Hey, we are actually about to open this show in my theater! What our set designer did for the doorway(the only part of our show where she changes sizes) is a video of it shrinking or growing. This works well enough, but then you also have to have it really specific for her lines and to have everything match up. Perhaps it would be better to have set pictures, and then video transitions between each. It would be a bit more time consuming and you would need to have someone with a remote to change the slides, but I think that would be a better option. 

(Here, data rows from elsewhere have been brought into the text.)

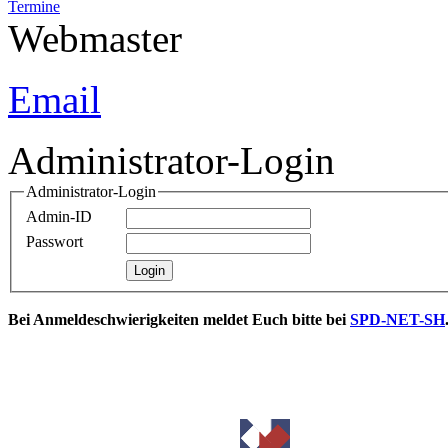
Termine
Webmaster
Email
Administrator-Login
Administrator-Login
Admin-ID
Passwort
Bei Anmeldeschwierigkeiten meldet Euch bitte bei
SPD-NET-SH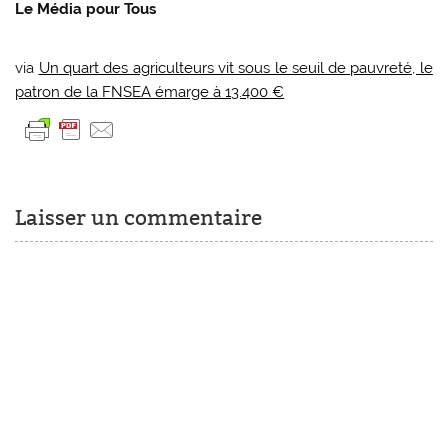
Le Média pour Tous
via
Un quart des agriculteurs vit sous le seuil de pauvreté, le
patron de la FNSEA émarge à 13.400 €
Laisser un commentaire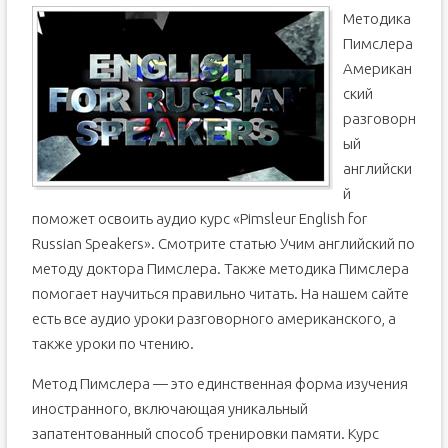
Методика
Пимслера
Американ
ский
разговорн
ый
английски
й
поможет освоить аудио курс «Pimsleur English for
Russian Speakers». Смотрите статью Учим английский по
методу доктора Пимслера. Также методика Пимслера
помогает научиться правильно читать. На нашем сайте
есть все аудио уроки разговорного американского, а
также уроки по чтению.
Метод Пимслера — это единственная форма изучения
иностранного, включающая уникальный
запатентованный способ тренировки памяти. Курс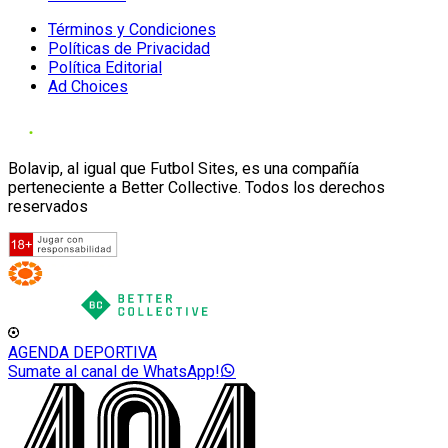
Términos y Condiciones
Políticas de Privacidad
Política Editorial
Ad Choices
Bolavip, al igual que Futbol Sites, es una compañía
perteneciente a Better Collective. Todos los derechos
reservados
AGENDA DEPORTIVA
Sumate al canal de WhatsApp!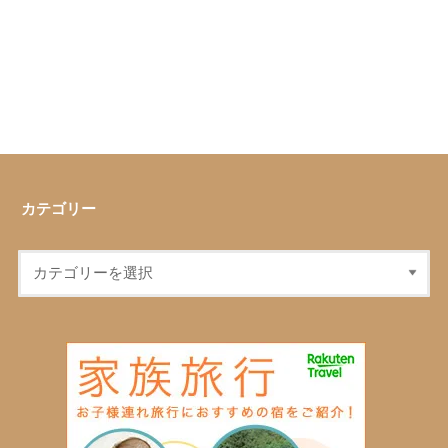
カテゴリー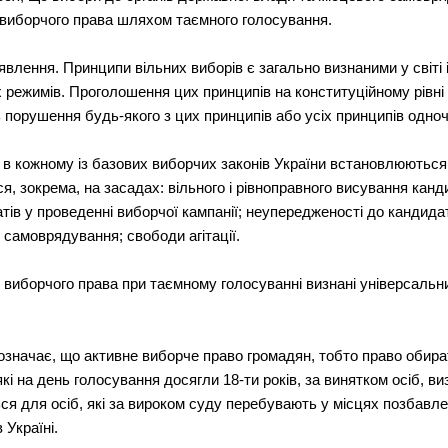
го виборчого права шляхом таємного голосування.
влення. Принципи вільних виборів є загально визнаними у світі 
режимів. Проголошення цих принципів на конституційному рівні 
 порушення будь-якого з цих принципів або усіх принципів одно
в кожному із базових виборчих законів України встановлюються
 зокрема, на засадах: вільного і рівноправного висування кандида
тів у проведенні виборчої кампанії; неупередженості до кандидат
о самоврядування; свободи агітації.
го виборчого права при таємному голосуванні визнані універсал
значає, що активне виборче право громадян, тобто право обирати
які на день голосування досягли 18-ти років, за винятком осіб, 
ся для осіб, які за вироком суду перебувають у місцях позбавле
 Україні.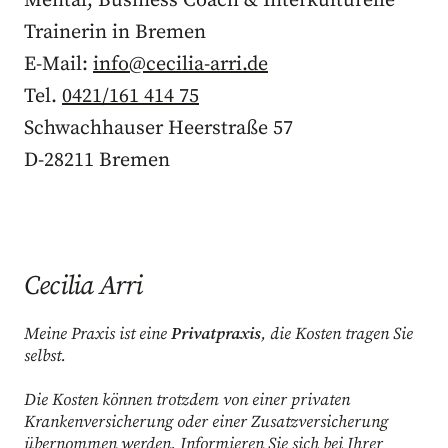
Mental, Business Coach & Interkulturelle
Trainerin in Bremen
E-Mail:
info@cecilia-arri.de
Tel.
0421/161 414 75
Schwachhauser Heerstraße 57
D-28211 Bremen
Cecilia Arri
Meine Praxis ist eine
Privatpraxis
, die Kosten tragen Sie
selbst.
Die Kosten können trotzdem von einer privaten
Krankenversicherung oder einer Zusatzversicherung
übernommen werden. Informieren Sie sich bei Ihrer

As to the Cheshire Cat, we have two S4's with a very narrow vertical shuttercut on opposite sides of the stage. With the scrim down and all lights behind it save those off, only the parts of the cat in the light are shown, so the cat appears to be floating. It is really cool!


----------



## csilvia9 (Mar 25, 2011)

Thank you for your input. Getting some good ideas. I am going to try a test with the projector I have. I am not sure how sharp or bright of an image I can get. That's why I was thinking of doing just her shadow growing and shrinking.


----------



## csilvia9 (Mar 25, 2011)

WideEyed said:


> Hey, we are actually about to open this show in my theater! What our set designer did for the doorway(the only part of our show where she changes sizes) is a video of it shrinking or growing. This works well enough, but then you also have to have it really specific for her lines and to have everything match up. Perhaps it would be better to have set pictures, and then video transitions between each. It would be a bit more time consuming and you would need to have someone with a remote to change the slides, but I think that would be a better option.
> 
> Maybe I could achieve this with a power point type presentation so I can just click thorough the stages of the door transforming. Again depends on how well of an image I get with the projector I have. Thanks again. Would love to hear of some more effects you are using in your show!


----------